Monday, April 26, 2010

Fantasy vs. Reality

Allow me to share my most frequent fantasy. Put aside the pity that it's not about living a glamorous life, not about sex, not even about travel. No, it's about my ideal home.


I picture a small perfect house. No clutter - nothing on the countertops, sparse shelves, organized drawers and closets. I have what I need, but no more. It's clean (so easy when there's no clutter!) and neat (a place for everything and everything in its place). As heretical as it seems for the daughter/granddaughter of art dealers, even the walls are clear. Maybe one painting, situated where I can sit and really appreciate it. One or two beautiful things on the shelves, things that I can appreciate because they're not competing for my attention with 20 other knick-knacks.


In my ideal house, there is seating for the number of people living in it, exactly the right number of plates, spoons, cups for our family to have one meal, a few days' worth of clothes (that all fit and are in good shape), only the books that we are in the middle of reading. We could pack up all of our personal stuff and fit it in the back of the car - furniture excepted. I would get rid of most of the furniture, too - when you don't have so much stuff, you don't need so much furniture to hold it. Goodbye bookshelves, storage cabinets, coffee tables, and dressers! Goodbye dusting and polishing them, too.
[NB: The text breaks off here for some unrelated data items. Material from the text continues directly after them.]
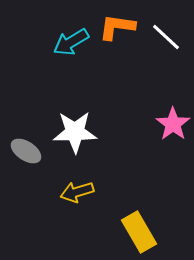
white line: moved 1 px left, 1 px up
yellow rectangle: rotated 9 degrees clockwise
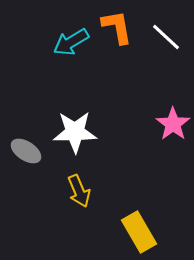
orange L-shape: rotated 72 degrees clockwise
yellow arrow: moved 2 px right, 1 px up; rotated 96 degrees counterclockwise
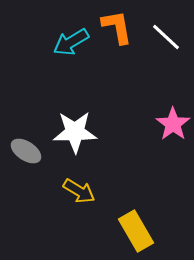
yellow arrow: rotated 36 degrees counterclockwise
yellow rectangle: moved 3 px left, 1 px up
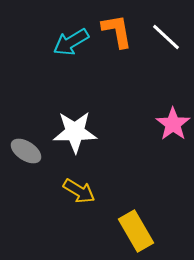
orange L-shape: moved 4 px down
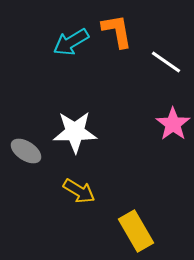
white line: moved 25 px down; rotated 8 degrees counterclockwise
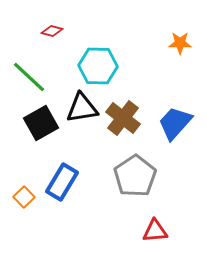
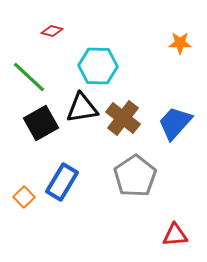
red triangle: moved 20 px right, 4 px down
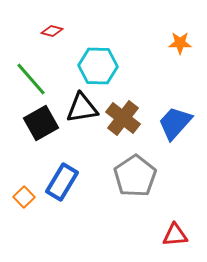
green line: moved 2 px right, 2 px down; rotated 6 degrees clockwise
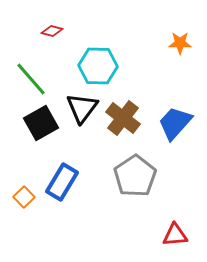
black triangle: rotated 44 degrees counterclockwise
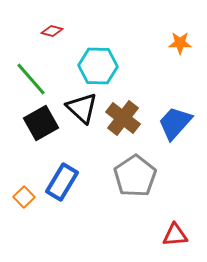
black triangle: rotated 24 degrees counterclockwise
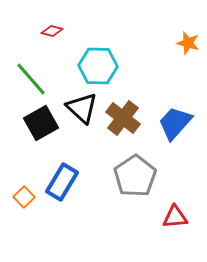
orange star: moved 8 px right; rotated 15 degrees clockwise
red triangle: moved 18 px up
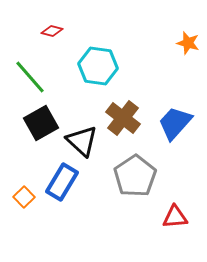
cyan hexagon: rotated 6 degrees clockwise
green line: moved 1 px left, 2 px up
black triangle: moved 33 px down
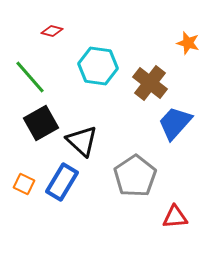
brown cross: moved 27 px right, 35 px up
orange square: moved 13 px up; rotated 20 degrees counterclockwise
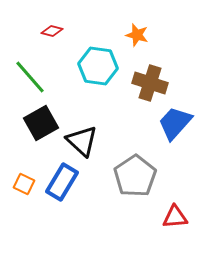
orange star: moved 51 px left, 8 px up
brown cross: rotated 20 degrees counterclockwise
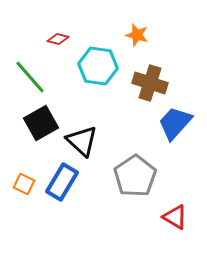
red diamond: moved 6 px right, 8 px down
red triangle: rotated 36 degrees clockwise
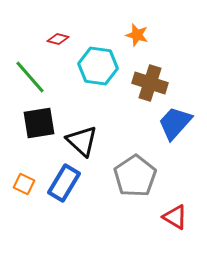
black square: moved 2 px left; rotated 20 degrees clockwise
blue rectangle: moved 2 px right, 1 px down
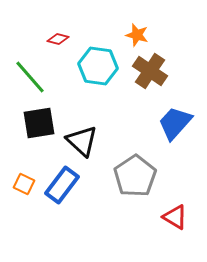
brown cross: moved 12 px up; rotated 16 degrees clockwise
blue rectangle: moved 2 px left, 2 px down; rotated 6 degrees clockwise
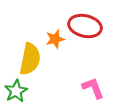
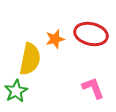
red ellipse: moved 6 px right, 8 px down
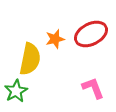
red ellipse: rotated 40 degrees counterclockwise
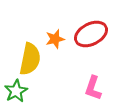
pink L-shape: rotated 140 degrees counterclockwise
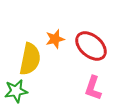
red ellipse: moved 12 px down; rotated 68 degrees clockwise
green star: rotated 20 degrees clockwise
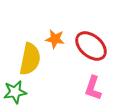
orange star: rotated 24 degrees clockwise
green star: moved 1 px left, 1 px down
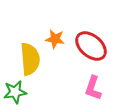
yellow semicircle: rotated 16 degrees counterclockwise
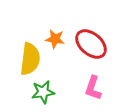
red ellipse: moved 2 px up
yellow semicircle: rotated 12 degrees clockwise
green star: moved 28 px right
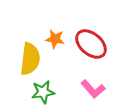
pink L-shape: moved 1 px down; rotated 60 degrees counterclockwise
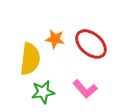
pink L-shape: moved 8 px left
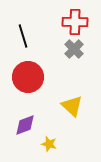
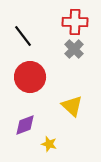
black line: rotated 20 degrees counterclockwise
red circle: moved 2 px right
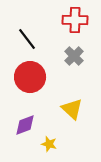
red cross: moved 2 px up
black line: moved 4 px right, 3 px down
gray cross: moved 7 px down
yellow triangle: moved 3 px down
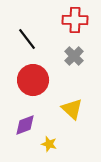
red circle: moved 3 px right, 3 px down
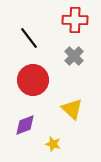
black line: moved 2 px right, 1 px up
yellow star: moved 4 px right
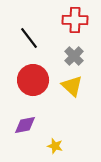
yellow triangle: moved 23 px up
purple diamond: rotated 10 degrees clockwise
yellow star: moved 2 px right, 2 px down
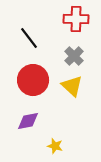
red cross: moved 1 px right, 1 px up
purple diamond: moved 3 px right, 4 px up
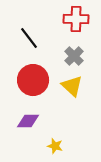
purple diamond: rotated 10 degrees clockwise
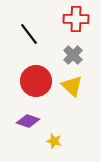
black line: moved 4 px up
gray cross: moved 1 px left, 1 px up
red circle: moved 3 px right, 1 px down
purple diamond: rotated 20 degrees clockwise
yellow star: moved 1 px left, 5 px up
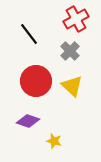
red cross: rotated 30 degrees counterclockwise
gray cross: moved 3 px left, 4 px up
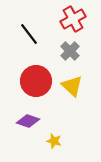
red cross: moved 3 px left
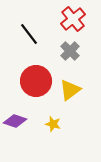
red cross: rotated 10 degrees counterclockwise
yellow triangle: moved 2 px left, 4 px down; rotated 40 degrees clockwise
purple diamond: moved 13 px left
yellow star: moved 1 px left, 17 px up
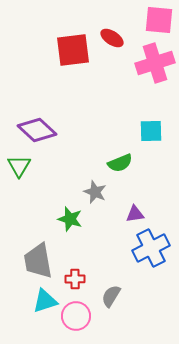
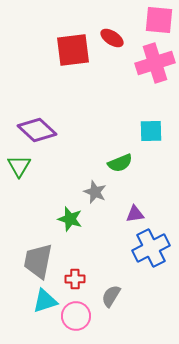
gray trapezoid: rotated 21 degrees clockwise
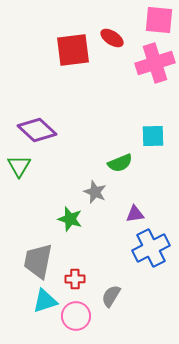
cyan square: moved 2 px right, 5 px down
To some people, this sounds cold. To me, it sounds peaceful. Right now, though, it's a complete fantasy. Like pornography for the clutter-obsessed.


Right now, there are at least 10 books in the middle of being read in my kitchen alone. Also a baseball uniform belt, a car made of legos, a frisbee and a metal water bottle. There are games and puzzles scattered across the dining room table. Mementos from our travels dot the landscape of our living room (along with blankets from yesterday's movie date with the kids, cast-off shoes, and, oddly, a single Polly Pockets dress, slightly chewed). Let's not even enter the kids' rooms - at least without shoes on. Those legos are sharp! The bookshelves are overflowing and I'm scared to open the cabinets at the end of the hallway because avalanches have been known to happen there. There are dirty clothes hiding in places I haven't even thought to look.


I could probably get my fantasy house right now by yelling at my family about every discarded sock, nagging at my husband about making the bed, and following behind my children picking up every last thing. I do many of these things from time to time, much to my chagrin. It's not worth the trade-off, though. Because in the end, I know that I'll have my dream of peace one day - just not in the near future. Right now, I need to embrace the chaos that comes with having three young children, a dog, a busy life, and way too much of everything. I need to recognize that much of the clutter is a sign of an active, engaged, enthusiastic family - and that I'll miss those legos one day too soon.


Those cabinets at the end of the hallway, though -- they're about to meet their match!